With the repair system now in essentially complete control of the patient’s brain, the most sophisticated operations begin. Small devices examine molecules and report their structures to larger controlling devices. Molecular damage due to oxygen and nutrient starvation (ischemia), freezing, and even aging is repaired by nanocomputer-directed repair enzymes. Independent DNA copies are obtained from many different cells, and DNA in these cells is restored to the damage-free sequence of youth inferred by nanocomputer comparison. As repairs proceed, virtually no cellular defects escape the detection and correction of the repair system.

While repairs proceed inside cells, disrupted external structures are restored on the basis information obtained during the ice removal process. Torn membranes are mended, disrupted cell connections restored, and gross fractures are repaired by microscopic surgeons which operate at a level a million times finer and more sophisticated than surgeons today. Where cells have been lost due to aging or other injury, new ones are fabricated and proper connections made. Gradually, over the course of several months, the patient’s brain is restored to a healthy state.

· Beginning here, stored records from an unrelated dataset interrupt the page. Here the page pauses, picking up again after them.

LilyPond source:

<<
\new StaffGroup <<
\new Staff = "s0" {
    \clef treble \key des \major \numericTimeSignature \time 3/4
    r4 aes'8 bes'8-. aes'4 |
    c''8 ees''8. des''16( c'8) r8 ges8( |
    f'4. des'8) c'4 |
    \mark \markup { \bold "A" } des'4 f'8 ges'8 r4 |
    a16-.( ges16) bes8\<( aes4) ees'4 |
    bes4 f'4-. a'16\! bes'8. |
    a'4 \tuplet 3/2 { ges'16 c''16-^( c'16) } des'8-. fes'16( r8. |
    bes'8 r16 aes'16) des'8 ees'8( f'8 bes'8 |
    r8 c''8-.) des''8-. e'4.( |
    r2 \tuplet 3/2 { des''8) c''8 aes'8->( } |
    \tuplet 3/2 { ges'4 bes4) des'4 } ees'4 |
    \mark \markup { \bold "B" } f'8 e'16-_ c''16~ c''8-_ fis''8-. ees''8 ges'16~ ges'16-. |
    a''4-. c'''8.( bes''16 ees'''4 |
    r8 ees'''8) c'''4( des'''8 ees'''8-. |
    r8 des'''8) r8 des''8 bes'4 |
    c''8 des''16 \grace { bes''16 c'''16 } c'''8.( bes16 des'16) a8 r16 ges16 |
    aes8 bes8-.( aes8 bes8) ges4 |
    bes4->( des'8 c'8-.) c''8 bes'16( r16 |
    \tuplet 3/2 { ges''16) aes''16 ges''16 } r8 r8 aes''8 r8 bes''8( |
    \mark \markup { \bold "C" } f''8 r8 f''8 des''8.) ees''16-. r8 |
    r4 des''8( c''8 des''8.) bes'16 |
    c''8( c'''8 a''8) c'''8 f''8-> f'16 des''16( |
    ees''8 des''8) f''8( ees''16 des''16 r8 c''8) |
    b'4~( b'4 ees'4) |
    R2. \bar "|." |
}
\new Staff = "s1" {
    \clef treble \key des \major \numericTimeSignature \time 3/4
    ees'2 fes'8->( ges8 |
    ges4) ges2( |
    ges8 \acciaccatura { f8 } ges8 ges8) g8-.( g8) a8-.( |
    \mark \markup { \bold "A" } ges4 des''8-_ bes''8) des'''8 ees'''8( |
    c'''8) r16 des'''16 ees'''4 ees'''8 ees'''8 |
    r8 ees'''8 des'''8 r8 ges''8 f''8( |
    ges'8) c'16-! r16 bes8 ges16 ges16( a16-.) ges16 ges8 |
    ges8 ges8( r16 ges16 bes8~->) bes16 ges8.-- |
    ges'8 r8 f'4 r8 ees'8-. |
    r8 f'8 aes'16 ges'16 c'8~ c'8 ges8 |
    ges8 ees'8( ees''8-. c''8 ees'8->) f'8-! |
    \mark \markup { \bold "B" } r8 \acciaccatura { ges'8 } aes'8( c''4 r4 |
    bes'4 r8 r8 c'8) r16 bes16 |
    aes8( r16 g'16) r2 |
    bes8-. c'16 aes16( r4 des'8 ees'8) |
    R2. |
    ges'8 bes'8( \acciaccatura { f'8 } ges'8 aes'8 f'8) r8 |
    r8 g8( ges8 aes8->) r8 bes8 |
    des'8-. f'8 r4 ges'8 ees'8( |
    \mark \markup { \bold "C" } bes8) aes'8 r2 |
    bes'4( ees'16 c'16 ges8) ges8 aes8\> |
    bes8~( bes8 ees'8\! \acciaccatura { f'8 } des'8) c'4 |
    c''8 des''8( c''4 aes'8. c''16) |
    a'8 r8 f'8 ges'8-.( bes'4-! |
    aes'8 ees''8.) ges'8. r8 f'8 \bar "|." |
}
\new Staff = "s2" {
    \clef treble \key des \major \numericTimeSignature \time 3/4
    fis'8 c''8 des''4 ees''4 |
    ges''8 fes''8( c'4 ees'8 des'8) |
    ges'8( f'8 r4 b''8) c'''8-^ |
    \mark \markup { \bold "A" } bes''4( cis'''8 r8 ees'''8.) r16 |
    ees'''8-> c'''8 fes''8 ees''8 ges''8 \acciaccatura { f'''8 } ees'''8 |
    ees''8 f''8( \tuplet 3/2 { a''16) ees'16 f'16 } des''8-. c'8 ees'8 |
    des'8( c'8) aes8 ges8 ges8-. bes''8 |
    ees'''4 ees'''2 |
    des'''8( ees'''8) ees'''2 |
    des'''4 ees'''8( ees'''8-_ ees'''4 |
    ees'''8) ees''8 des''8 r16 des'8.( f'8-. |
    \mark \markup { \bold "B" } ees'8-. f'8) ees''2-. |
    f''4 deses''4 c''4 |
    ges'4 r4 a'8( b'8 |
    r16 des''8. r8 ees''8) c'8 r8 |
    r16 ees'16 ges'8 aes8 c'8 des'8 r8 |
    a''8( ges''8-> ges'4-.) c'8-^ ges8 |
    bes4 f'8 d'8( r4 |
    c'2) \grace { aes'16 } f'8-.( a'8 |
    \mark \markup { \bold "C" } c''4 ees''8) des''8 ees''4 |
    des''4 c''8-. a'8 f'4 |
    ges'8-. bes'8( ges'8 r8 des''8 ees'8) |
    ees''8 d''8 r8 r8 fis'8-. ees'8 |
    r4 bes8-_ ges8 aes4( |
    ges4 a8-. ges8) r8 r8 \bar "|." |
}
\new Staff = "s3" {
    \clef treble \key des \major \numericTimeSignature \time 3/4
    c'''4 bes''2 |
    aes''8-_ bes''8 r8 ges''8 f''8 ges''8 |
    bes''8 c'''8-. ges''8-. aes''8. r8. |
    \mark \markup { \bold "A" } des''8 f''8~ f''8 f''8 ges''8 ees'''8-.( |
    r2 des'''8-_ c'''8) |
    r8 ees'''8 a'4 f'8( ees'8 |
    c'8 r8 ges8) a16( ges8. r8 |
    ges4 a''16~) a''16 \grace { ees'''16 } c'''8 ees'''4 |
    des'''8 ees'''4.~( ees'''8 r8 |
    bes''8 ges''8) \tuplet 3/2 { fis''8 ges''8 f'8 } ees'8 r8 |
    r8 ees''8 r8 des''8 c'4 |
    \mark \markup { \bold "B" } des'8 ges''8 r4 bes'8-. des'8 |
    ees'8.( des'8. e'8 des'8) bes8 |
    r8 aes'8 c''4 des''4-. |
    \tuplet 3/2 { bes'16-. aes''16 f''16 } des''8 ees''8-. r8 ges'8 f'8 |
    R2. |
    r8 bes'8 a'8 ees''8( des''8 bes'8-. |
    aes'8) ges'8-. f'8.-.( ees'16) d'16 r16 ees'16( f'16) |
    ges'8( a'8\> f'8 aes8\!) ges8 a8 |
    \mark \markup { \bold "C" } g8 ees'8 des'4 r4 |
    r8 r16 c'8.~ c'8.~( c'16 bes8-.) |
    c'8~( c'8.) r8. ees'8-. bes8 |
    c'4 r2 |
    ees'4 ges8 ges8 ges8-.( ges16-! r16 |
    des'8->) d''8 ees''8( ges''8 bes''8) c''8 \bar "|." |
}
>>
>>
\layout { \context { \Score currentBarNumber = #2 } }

As repairs near completion, larger devices are removed, capillary membranes are repaired, and the network of nanocomputers and communications fibers is disassembled. A blood supply grown from the patient’s own cells by the revival unit now begins to circulate, and the temperature is stabilized at 37øC (98.6øF). Cell metabolism is restarted by selective unblocking of enzymes inhibited during the repair process, although consciousness is still suppressed by circulating chemicals which inhibit critical steps in nerve cell metabolism. The patient — an exposed pearly white brain floating within the womb of the revival unit — is now ready for the final phase of the revival process.

On the surface of his brain a single cell begins to divide. Unlike the cancer which threatened the patient’s life, the division of this cell is orderly and planned to restore life. A layer of dividing cells covers the restored but unconscious brain. The cells begin to differentiate, and slowly, like a newly conceived child, a body begins to take shape within the revival unit.

Awakening

Just a little over a year from the start of the revival procedure, the patient awakens in his hospital bed. He returns to consciousness slowly, suffused in a warmth and sense of security which seems strangely at variance with his remembered prognosis. His last memory is of going to sleep a few days before his suspension over a century ago. He slowly opens his eyes and is greeted by a face that seems strangely familiar but which he cannot quite place.

A familiar voice calls out his name. Instantly there is recognition. It is his wife. But she is not as she was. She is young and beautiful again. More beautiful even than he remembered. An instant before he was trapped in a dying body. Now, he is alive and well and looking into the eyes of someone he loves. He glances down at has his hands and at the contours of the sheet covering his body. He too is young again. He has made the trip successfully.

In an instant, in the blink of an eye he has found his way into the future. An open-ended future of unlimited lifespan and unbounded possibilities.